I think the best option is using a bernoulli_logit.

My model is here:

passes_model = """
data {
    int<lower=0> N; // number of observations (328530 solo jugadores con >10) (328657 todos los pases)
    int players; // number of players 488
    int zones_i; // number of field zones 8
    int zones_f; // number of field zones 8
    int time; // number of time frames 7
    int res; // types of results (winning, losing, tying)
    int loc; // localia
    int<lower=1,upper=players> player_id[N];
    int<lower=1,upper=zones_i> cat_zone_i[N];
    int<lower=1,upper=zones_f> cat_zone_f[N];
    int<lower=1,upper=time> time_frame[N];
    int<lower=1,upper=res> cat_res[N];
    int<lower=1,upper=loc> localia[N];
    int pase[N]; // dependent variable
parameters {

    real alpha; // intercept
    vector[players] beta_player; // coefficient associated with each player
     vector[zones_i] beta_zones_i; // coefficient associated with each zone_i
    vector[zones_f] beta_zones_f; // coefficient associated with each zone_f
    vector[time] beta_time; // coefficient associated with each time frame
    vector[res] beta_res; // coefficient associated with each result
    vector[loc] beta_loc; // coefficient associated with each type of localia
    real epsilon; //Uncertainty / unexplained variance
model {
    // priors
    alpha ~ normal(0,1);
    beta_player ~ normal(0,1);
    beta_zones_i ~ normal(0,1);
    beta_zones_f ~ normal(0,1);
    beta_time ~ normal(0,1);
    beta_res ~ normal(0,1);
    beta_loc ~ normal(0,1);
    pase ~ bernoulli_logit(alpha + beta_player[player_id] + beta_zones_i[cat_zone_i] + 
        beta_zones_f[cat_zone_f] + beta_time[time_frame] + beta_res[cat_res] + beta_loc[localia]);

Then, i ran:

passes_reg = pystan.model.StanModel(model_code=passes_model, 

The database is created like this:

N = len(df_passes_ps.new_id)
players = len(df_passes_ps.new_id.unique())
zones_i = len(df_passes_ps.cat_zone_i.unique())
zones_f = len(df_passes_ps.cat_zone_f.unique())
time = len(df_passes_ps.timeFrame.unique())
res = len(df_passes_ps.cat_res.unique())
loc = len(df_passes_ps.localia.unique())

player_id = df_passes_ps.new_id
cat_zone_i = df_passes_ps.cat_zone_i
cat_zone_f = df_passes_ps.cat_zone_f
time_frame = df_passes_ps.timeFrame
cat_res = df_passes_ps.cat_res
localia = df_passes_ps.localia

pase = df_passes_ps.accurate

datos = {'N': N, 'players': players, 'zones_i': zones_i, 'zones_f': zones_f, 'time': time, 'res': res, 'loc': loc, 
        'player_id': player_id, 'cat_zone_i': cat_zone_i, 'cat_zone_f': cat_zone_f, 'time_frame': time_frame, 'cat_res': cat_res, 'localia': localia, 
        'pase': pase}

But, when i try this, never ends:

passes_fit = passes_reg.sampling(data=datos,
                          iter=1000, chains=4,
                          warmup=500, n_jobs=-1,

I would appreciate if you told me what my problem is

Well you have 330k observations, so that’ll take some time even if the model is sampling efficiently.

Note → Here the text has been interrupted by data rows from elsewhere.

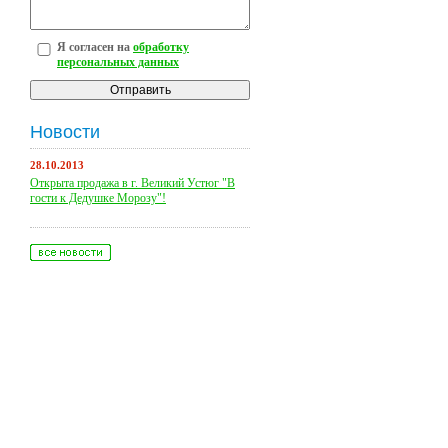
Я согласен на
обработку
персональных данных
Новости
28.10.2013
Открыта продажа в г. Великий Устюг "В
гости к Дедушке Морозу"!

You should start with a smaller dataset or a smaller/simpler model to develop your problem. Maybe just use the games from one day or something.

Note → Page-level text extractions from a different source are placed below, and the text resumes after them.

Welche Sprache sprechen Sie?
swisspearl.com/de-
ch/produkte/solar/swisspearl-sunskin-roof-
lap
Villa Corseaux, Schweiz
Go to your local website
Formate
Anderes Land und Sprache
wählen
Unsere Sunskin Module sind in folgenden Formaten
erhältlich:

It could be that there are problems with the model somewhere that you can fix and will make the 330k observation model run at a suitable speed.

It could also be that the 330k observation model is just too expensive, in which case you’ll need to make extra assumptions to simplify your model to get it to run (so the experiments with the simpler models will also be useful here).